++++ STUDY MATERIAL

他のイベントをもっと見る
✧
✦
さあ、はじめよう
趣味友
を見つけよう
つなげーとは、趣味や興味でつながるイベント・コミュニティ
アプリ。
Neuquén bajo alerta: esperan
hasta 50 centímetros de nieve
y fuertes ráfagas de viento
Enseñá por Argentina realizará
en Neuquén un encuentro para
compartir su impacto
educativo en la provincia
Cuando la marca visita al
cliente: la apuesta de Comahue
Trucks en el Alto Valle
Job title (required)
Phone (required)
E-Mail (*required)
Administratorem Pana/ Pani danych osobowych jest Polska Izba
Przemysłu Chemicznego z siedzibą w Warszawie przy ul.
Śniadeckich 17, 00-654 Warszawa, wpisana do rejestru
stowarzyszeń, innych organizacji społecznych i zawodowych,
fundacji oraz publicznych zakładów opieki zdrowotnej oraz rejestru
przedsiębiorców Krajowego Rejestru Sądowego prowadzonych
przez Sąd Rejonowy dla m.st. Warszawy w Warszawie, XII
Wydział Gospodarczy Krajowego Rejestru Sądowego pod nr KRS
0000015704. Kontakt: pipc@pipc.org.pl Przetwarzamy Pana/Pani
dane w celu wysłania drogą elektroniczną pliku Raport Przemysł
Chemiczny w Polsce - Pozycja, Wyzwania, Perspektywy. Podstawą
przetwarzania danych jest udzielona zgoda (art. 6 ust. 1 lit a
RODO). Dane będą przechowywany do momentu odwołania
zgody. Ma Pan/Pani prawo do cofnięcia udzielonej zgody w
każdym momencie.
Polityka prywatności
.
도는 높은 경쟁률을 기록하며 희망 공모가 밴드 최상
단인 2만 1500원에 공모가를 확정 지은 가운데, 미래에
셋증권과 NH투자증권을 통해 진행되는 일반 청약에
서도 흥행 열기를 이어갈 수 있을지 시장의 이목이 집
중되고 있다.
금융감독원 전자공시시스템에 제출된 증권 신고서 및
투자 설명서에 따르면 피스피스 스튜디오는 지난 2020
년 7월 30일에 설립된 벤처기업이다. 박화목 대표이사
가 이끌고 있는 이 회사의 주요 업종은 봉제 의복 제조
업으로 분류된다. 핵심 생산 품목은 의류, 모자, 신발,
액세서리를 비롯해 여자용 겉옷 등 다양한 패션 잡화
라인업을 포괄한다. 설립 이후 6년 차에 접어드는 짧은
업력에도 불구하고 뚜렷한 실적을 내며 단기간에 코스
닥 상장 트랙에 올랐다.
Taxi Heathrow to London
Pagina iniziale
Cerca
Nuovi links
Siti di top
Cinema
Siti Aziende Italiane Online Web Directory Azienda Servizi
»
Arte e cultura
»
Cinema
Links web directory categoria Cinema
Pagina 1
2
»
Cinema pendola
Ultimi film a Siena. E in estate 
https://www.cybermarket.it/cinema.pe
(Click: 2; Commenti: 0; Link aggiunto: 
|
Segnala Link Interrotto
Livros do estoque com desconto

++++++++

▸ WHAT YOU SHOULD DO: Would you copy out each line of the records above where the word "Pani" occurs?

▸ SOLVED PROBLEM:
Administratorem Pana/ Pani danych osobowych jest Polska Izba
0000015704. Kontakt: pipc@pipc.org.pl Przetwarzamy Pana/Pani
zgody. Ma Pan/Pani prawo do cofnięcia udzielonej zgody w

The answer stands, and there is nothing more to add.